* [Input data]:
##############################
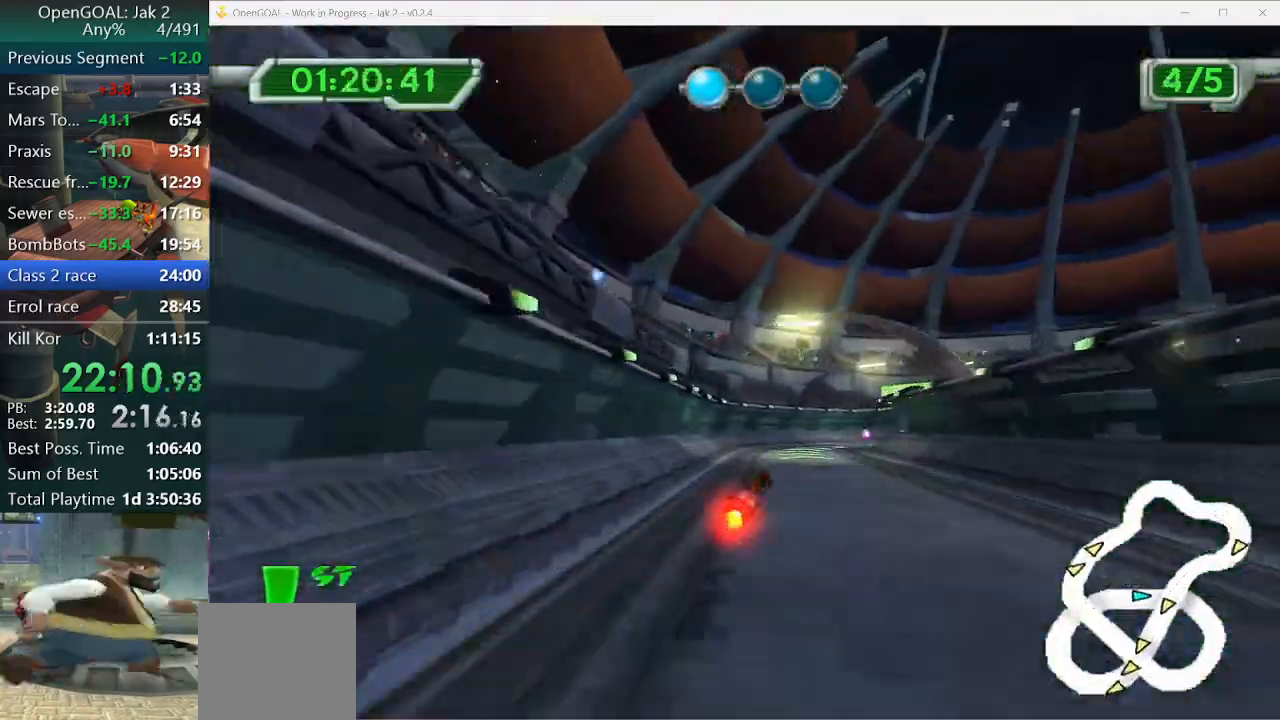
{"buttons": [], "left_stick": "right", "right_stick": "center", "events": [[67, "CIRCLE", "down"], [67, "CROSS", "up"], [67, "right_stick", "up-right"], [167, "CIRCLE", "up"], [167, "right_stick", "center"]]}
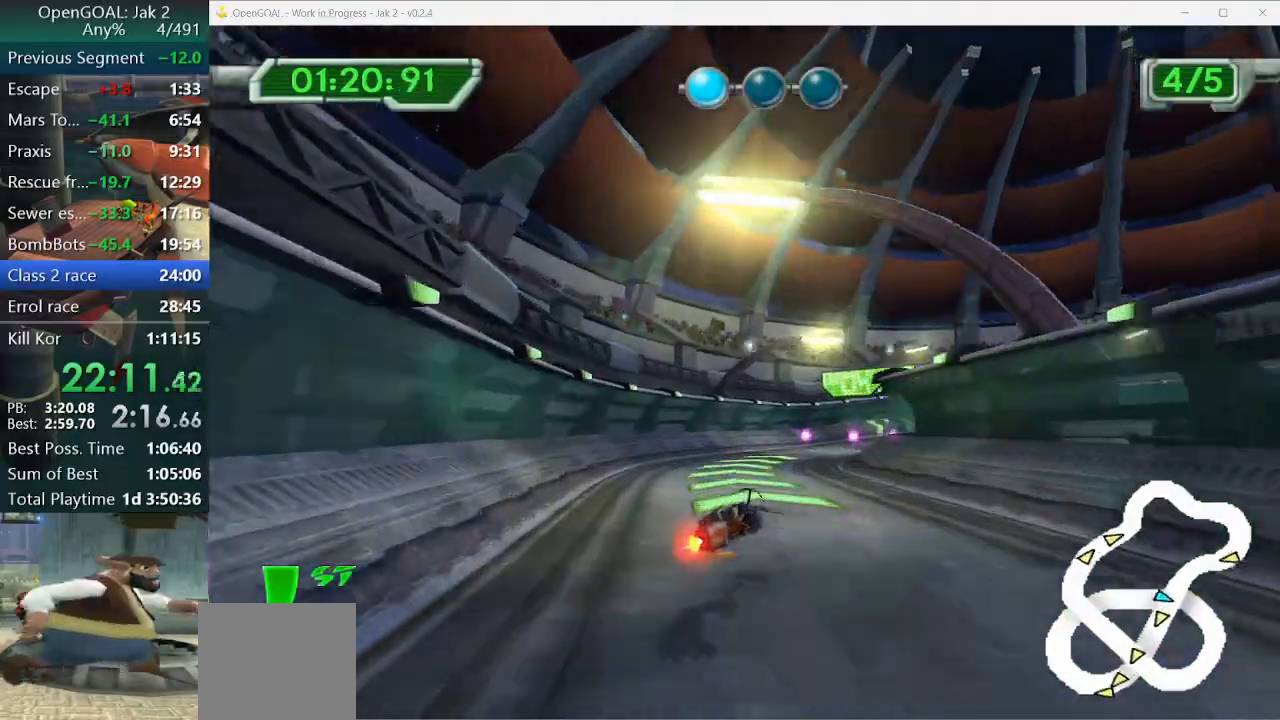
{"buttons": [], "left_stick": "right", "right_stick": "center", "events": []}
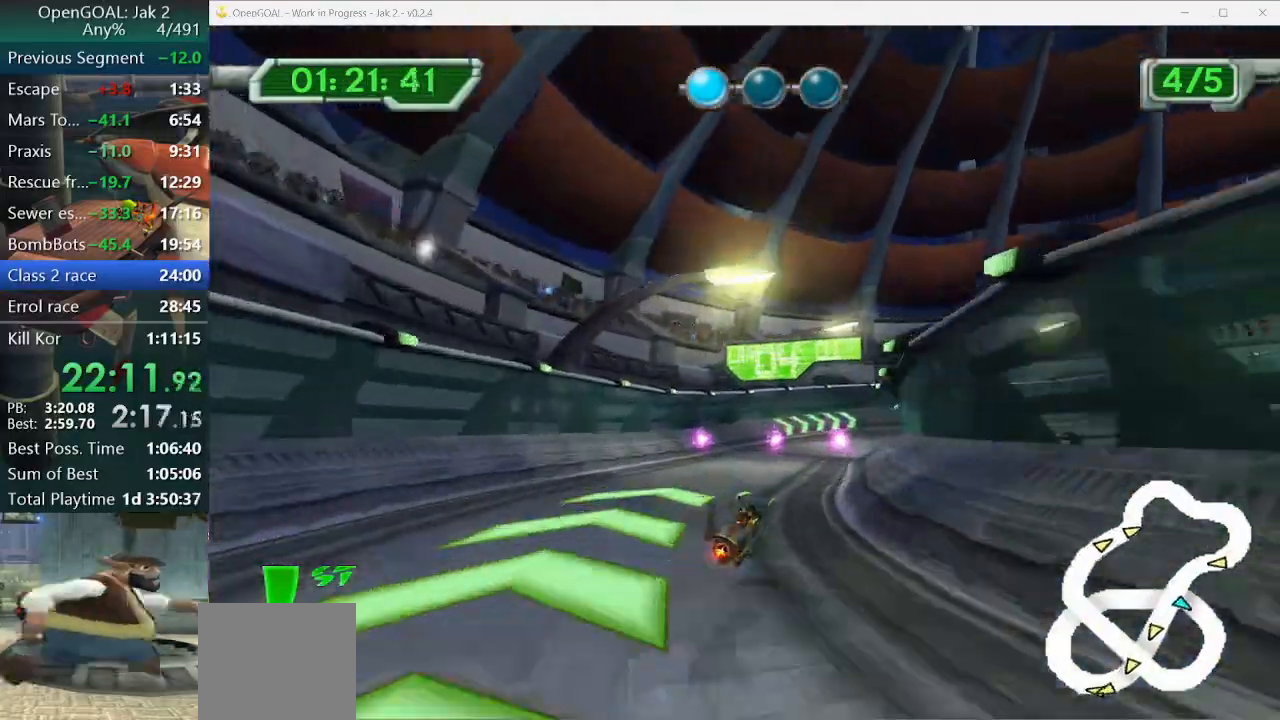
{"buttons": [], "left_stick": "right", "right_stick": "center", "events": [[400, "CIRCLE", "down"], [500, "CIRCLE", "up"]]}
##############################
* [Problem]:
Could you give the material above again, exactly and without its pictures?

* [Exercise solution]:
{"buttons": [], "left_stick": "right", "right_stick": "center", "events": [[67, "CIRCLE", "down"], [67, "CROSS", "up"], [67, "right_stick", "up-right"], [167, "CIRCLE", "up"], [167, "right_stick", "center"]]}
{"buttons": [], "left_stick": "right", "right_stick": "center", "events": []}
{"buttons": [], "left_stick": "right", "right_stick": "center", "events": [[400, "CIRCLE", "down"], [500, "CIRCLE", "up"]]}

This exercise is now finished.